Nous adorons en France les simplifications, mieux encore en les politisant, pour les opposer davantage. La politique de l’offre se trouve alors jugée de droite, « classique » si l’on veut faire théorique et aimable, ou mainstream (entendez : du troupeau) si l’on préfère la critiquer comme « internationalement commune ». En face campe l’économie de la demande, de gauche, « keynésienne » si l’on doit choisir une couleur théorique, ou comme celle qui nous a sauvés des crises de 1929 et d’après-guerre – intouchable donc.
Dans cette perspective, augmenter le SMIC soutient la demande, tout comme repousser l’âge de la retraite ou subventionner la construction et la rénovation de logements : c’est « bien ». Mais alors, moins taxer les ménages et les entreprises, ce serait au contraire aider l’offre ? Ce serait « mal » ? On peut aussi s’interroger sur les effets de ces deux politiques et plus encore sur leurs origines, puisque nous voilà au tribunal, parlementaire en l’espèce.
Commençons : pourquoi donc soutenir la demande, et pas l’offre ? Parce que c’est rapide (et populaire).

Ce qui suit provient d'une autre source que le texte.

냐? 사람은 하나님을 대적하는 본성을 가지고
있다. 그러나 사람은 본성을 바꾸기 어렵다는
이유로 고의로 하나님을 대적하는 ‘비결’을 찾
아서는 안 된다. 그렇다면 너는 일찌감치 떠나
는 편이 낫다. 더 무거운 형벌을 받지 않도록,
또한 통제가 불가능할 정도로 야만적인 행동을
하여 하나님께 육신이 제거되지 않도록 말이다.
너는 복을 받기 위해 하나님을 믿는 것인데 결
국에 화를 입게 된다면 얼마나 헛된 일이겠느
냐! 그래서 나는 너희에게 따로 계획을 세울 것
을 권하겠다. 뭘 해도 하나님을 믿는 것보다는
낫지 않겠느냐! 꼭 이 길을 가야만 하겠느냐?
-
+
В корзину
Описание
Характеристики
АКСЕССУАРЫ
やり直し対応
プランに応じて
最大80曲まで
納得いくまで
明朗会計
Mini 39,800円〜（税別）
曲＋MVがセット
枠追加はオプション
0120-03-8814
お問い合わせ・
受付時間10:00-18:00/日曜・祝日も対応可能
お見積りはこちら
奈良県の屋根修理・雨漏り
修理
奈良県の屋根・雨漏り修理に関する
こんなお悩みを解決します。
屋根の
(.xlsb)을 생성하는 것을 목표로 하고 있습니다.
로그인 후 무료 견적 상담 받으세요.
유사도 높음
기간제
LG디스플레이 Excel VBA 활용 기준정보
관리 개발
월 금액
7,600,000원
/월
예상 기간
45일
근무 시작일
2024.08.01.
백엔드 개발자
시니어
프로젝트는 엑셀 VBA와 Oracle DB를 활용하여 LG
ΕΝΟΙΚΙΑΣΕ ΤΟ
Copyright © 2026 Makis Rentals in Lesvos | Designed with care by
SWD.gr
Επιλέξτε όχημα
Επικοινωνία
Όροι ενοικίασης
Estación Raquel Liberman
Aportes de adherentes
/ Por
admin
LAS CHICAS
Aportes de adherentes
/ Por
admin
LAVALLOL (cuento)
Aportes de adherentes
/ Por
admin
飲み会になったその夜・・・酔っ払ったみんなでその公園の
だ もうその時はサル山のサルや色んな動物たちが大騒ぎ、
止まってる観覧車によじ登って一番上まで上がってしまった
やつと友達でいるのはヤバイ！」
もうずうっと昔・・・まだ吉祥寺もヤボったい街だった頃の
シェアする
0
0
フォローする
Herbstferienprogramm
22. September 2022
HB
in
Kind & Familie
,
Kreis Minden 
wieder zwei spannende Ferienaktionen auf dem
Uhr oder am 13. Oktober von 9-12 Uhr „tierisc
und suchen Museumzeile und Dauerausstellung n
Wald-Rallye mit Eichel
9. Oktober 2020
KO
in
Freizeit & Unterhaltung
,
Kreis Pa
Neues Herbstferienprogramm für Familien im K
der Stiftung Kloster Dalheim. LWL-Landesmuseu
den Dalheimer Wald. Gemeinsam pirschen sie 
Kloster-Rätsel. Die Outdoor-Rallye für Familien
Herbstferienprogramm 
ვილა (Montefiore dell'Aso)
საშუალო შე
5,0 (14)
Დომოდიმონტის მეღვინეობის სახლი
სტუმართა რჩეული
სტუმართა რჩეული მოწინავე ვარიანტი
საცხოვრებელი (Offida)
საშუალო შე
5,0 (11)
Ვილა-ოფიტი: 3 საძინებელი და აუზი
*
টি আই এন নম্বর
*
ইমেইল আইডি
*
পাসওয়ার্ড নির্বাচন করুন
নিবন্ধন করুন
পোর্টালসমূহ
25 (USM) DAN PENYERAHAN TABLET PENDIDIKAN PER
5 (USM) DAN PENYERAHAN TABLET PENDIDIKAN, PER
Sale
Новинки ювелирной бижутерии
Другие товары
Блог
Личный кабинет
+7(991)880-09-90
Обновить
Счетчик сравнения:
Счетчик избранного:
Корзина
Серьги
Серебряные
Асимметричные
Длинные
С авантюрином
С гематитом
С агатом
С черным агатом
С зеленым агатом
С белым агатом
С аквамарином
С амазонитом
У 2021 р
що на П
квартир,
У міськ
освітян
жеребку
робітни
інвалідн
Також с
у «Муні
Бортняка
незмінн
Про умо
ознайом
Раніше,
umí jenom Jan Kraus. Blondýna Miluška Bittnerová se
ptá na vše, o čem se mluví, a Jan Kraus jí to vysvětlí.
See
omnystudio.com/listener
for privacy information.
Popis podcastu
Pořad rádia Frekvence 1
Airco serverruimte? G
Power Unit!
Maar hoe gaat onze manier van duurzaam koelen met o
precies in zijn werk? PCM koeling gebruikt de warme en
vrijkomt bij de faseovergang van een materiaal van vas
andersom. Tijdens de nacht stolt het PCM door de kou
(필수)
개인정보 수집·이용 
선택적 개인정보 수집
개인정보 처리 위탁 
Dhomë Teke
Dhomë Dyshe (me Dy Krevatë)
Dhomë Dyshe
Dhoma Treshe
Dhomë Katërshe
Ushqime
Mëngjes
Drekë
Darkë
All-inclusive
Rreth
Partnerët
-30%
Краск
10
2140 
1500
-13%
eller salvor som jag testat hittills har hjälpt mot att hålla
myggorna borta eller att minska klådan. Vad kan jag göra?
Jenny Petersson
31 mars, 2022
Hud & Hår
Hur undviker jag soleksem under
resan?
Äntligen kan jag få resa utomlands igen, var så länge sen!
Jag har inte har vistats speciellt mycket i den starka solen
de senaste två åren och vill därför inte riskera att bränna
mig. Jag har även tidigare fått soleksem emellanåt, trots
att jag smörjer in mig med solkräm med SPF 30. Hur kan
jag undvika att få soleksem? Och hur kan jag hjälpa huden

Parce que la demande est trop faible pour soutenir l’activité, l’emploi et les salaires, ceci depuis longtemps, nous dit-on. Il faut donc augmenter les « bas salaires » et les « petites retraites » puis, si cela ne suffit pas, baisser régulièrement les taux d’intérêt. Ceci permet de soutenir l’investissement des entreprises et des ménages pour renforcer les effets de ces mesures, avec l’idée de continuer ces baisses de taux, puis de les maintenir bas, si l’activité reste encore trop faible. Pour obtenir une réaction durablement plus favorable, il vaudrait même mieux baisser les impôts des ménages aux plus faibles revenus (et la TVA des biens de première nécessité) ou ceux des petites entreprises, et s’embarquer dans une stratégie baissière des impôts. Mais ce serait soutenir l’offre ! La paroi entre demande et offre est-elle donc poreuse ? Pas de panique : ce sont les anticipations qu’il faut mobiliser, de façon à ce que les augmentations de demande s’inscrivent dans la durée et ne soient pas vues comme un coup de fouet momentané. Ceci permettra de vraiment soutenir l’investissement, donc… l’offre.
Les politiques, monétaires et/ou fiscales, de soutien à la demande veulent toutes deux sortir l’économie d’une situation de faiblesse et plus encore d’une spirale récessive. Elles font un pari : obtenir des emplois, dont l’apport de ressources économiques et fiscales dépassera les baisses de revenus fiscaux qu’impliquent ces soutiens, supposés ponctuels, en stimulant les propensions à consommer et à investir.
Mais pourquoi soutenir la croissance ? D’où vient cette inquiétante faiblesse ? La réponse est toujours la même, lancinante et refoulée : d’une profitabilité, courante et anticipée, trop faible. Elle est le moteur de tout : c’est le profit qui pousse les entreprises à investir pour innover et améliorer leur offre. Elles ont alors les moyens d’embaucher, d’augmenter les salaires et de former, alimentant une demande plus soutenue dans la durée, notamment grâce à l’exportation. Ce n’est que si la profitabilité est insuffisante par rapport aux économies concurrentes qu’une politique de soutien à la demande, et à l’offre, est fondée. Et si elle est temporaire. Autrement, elle devra être dépassée par la seule qui vaille, celle de l’offre industrielle, structurelle, stratégique. Stratégique, parce que les résultats d’une économie ne valent que comparés à ceux des voisins et concurrents. Or, dans la révolution technologique en cours, ce sont les innovations qui creusent les écarts de situation, qu’il s’agisse des entreprises industrielles ou de services. Ce sont elles qui permettent les fortes valorisations boursières, et les chamboulements qui vont avec, après d’immenses investissements en recherche.
Opposer la politique de l’offre à celle de la demande en pleine révolution de l’information, après celles du charbon, de la vapeur, du pétrole, du nucléaire, c’est ne pas voir qu’elle seule peut toutes les dynamiser, en les dépassant. C’est l’offre qui domine, plus que jamais, avec ses risques. Nous sommes entrés dans une nouvelle division mondiale du travail, en fait de la dominance des dépendances entre États-Unis (et ses alliés) et Chine (et ses alliés). Opposer offre à demande au niveau national, de droite à gauche, n’est pas se tromper d’échelle, mais de combat.
C’est se battre… en retraites, donc perdre.